You can use the spring initializer and add dependancies as usual. A normal spring-boot application launches like this

public class SpringApplication{

    public static void main(String[] args) {
        SpringApplication.run(SpringApplication.class, args);

    }

}

Instead, use the Application class from java fx to start the application

    public class SpringApplication{

    public static void main(String[] args) {
            Application.launch(JavaFXApplication.class, args);

    }

}    

Configure the JavaFXApplication by using the SpringApplicationBuilder to create a Configurable application context in the init method. Launch an instance of ApplicationEvent from it in the start method and pass it the stage. ApplicationEvent is abstract, so you need to extend a custom class from it.

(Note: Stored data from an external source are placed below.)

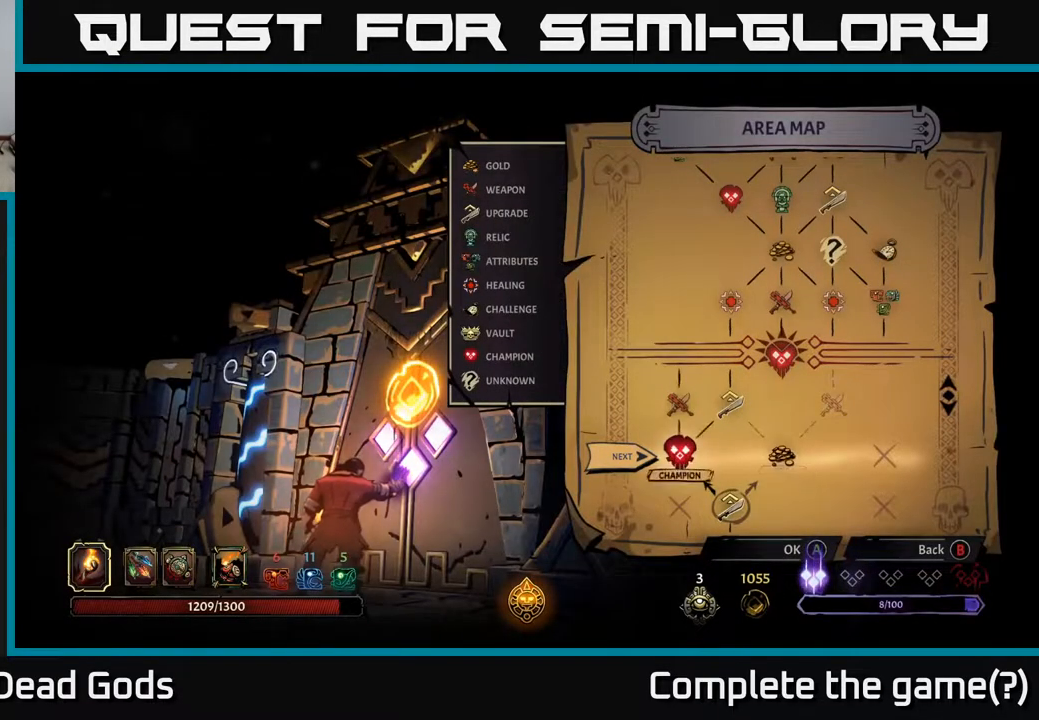
{"buttons": [], "left_stick": "center", "right_stick": "center", "events": [[17, "DPAD_RIGHT", "down"], [233, "DPAD_RIGHT", "up"], [333, "DPAD_LEFT", "down"], [450, "DPAD_LEFT", "up"]]}
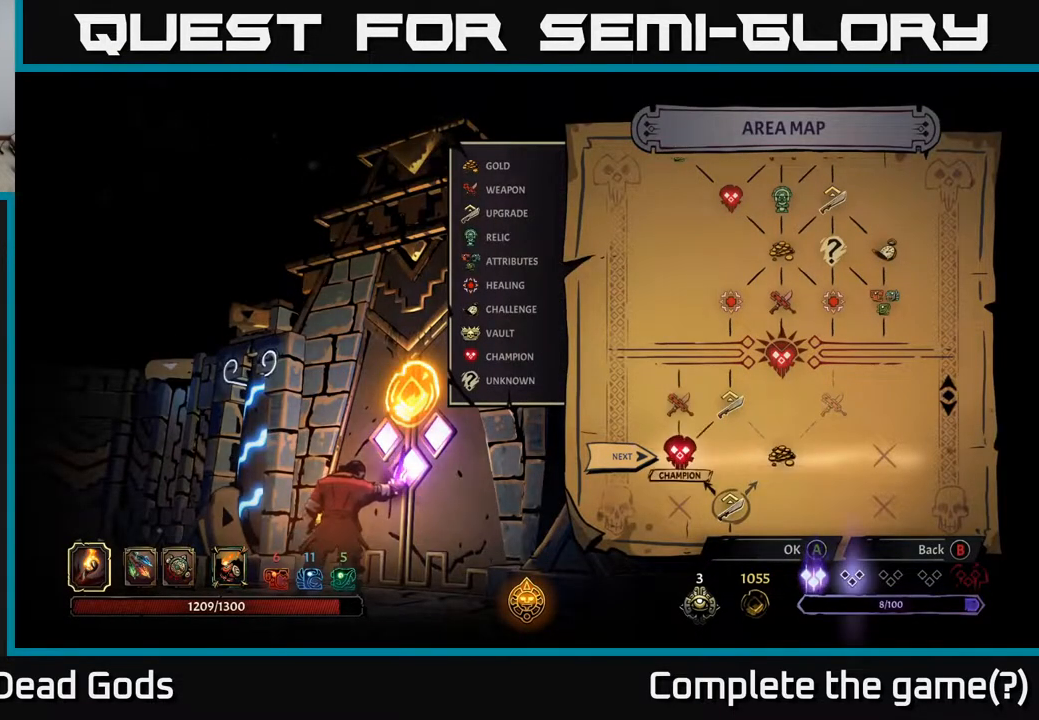
{"buttons": ["A"], "left_stick": "center", "right_stick": "center", "events": [[483, "A", "down"]]}
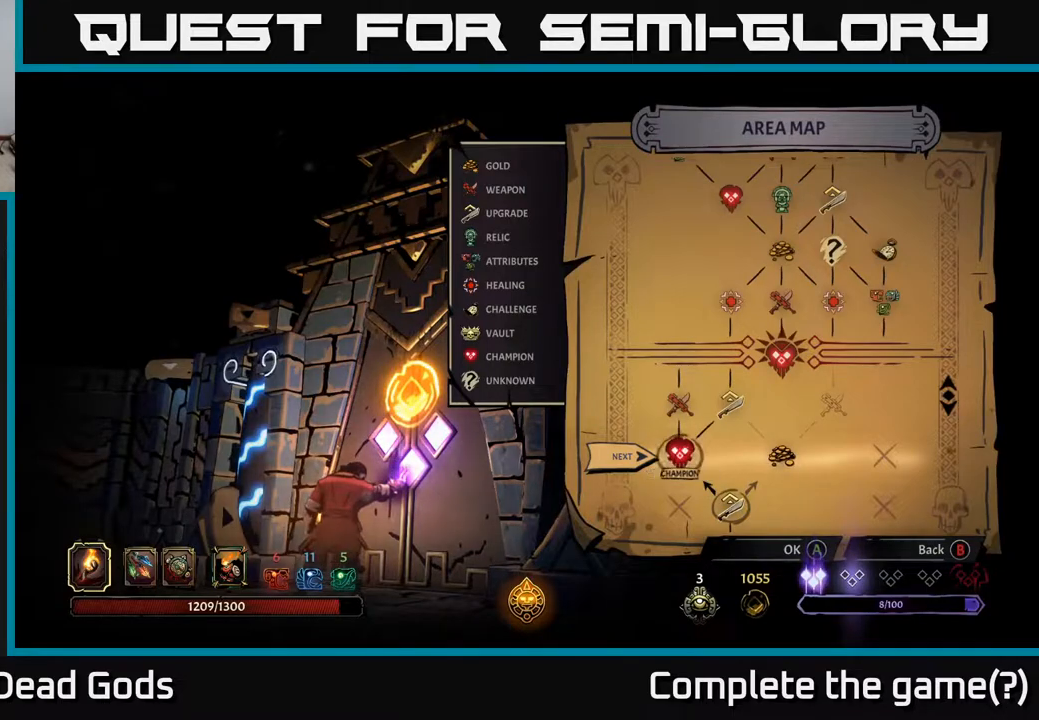
{"buttons": [], "left_stick": "center", "right_stick": "center", "events": [[67, "A", "up"]]}
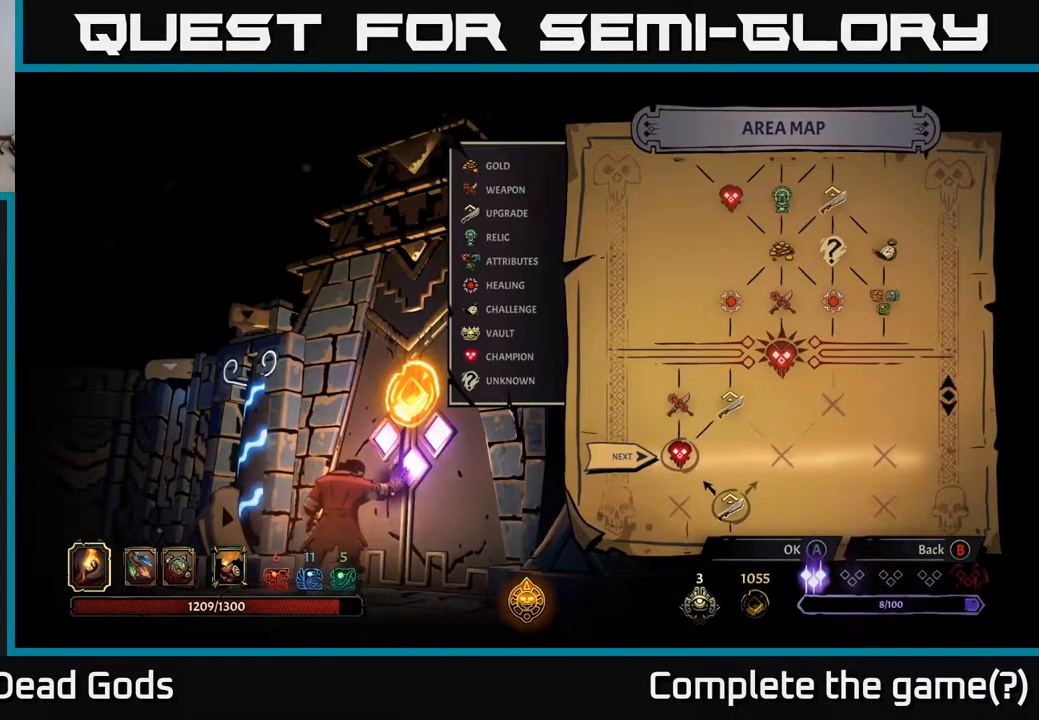
{"buttons": [], "left_stick": "center", "right_stick": "center", "events": []}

The JavaFXApplication will look like this

public class JavaFxApplication extends Application {
    ConfigurableApplicationContext applicationContext;

    @Override
    public void start(Stage stage) throws Exception {
        applicationContext.publishEvent(new StageReadyEvent(stage));
    }

    public void init() {
        applicationContext = new SpringApplicationBuilder(SpringApplication.class).run();
    }

    public void stop() {

        applicationContext.close();
    }


    public static class StageReadyEvent extends ApplicationEvent {
        public StageReadyEvent(Stage stage) {
            super(stage);
        }
    }
}

Finally, instantiate a Bean that will listen to that event by implementing the ApplicationListener

@Component
public class StageReadyListener implements ApplicationListener<JavaFxApplication.StageReadyEvent> {

    @Override
    public void onApplicationEvent(JavaFxApplication.StageReadyEvent stageReadyEvent) {
        Stage stage = (Stage)stageReadyEvent.getSource();
        stage.setScene(new Scene(new Label("Hello"), 300, 300));
        stage.show();
    }
}

This way it is now possible to use spring dependancy injection in the javafx application aswell.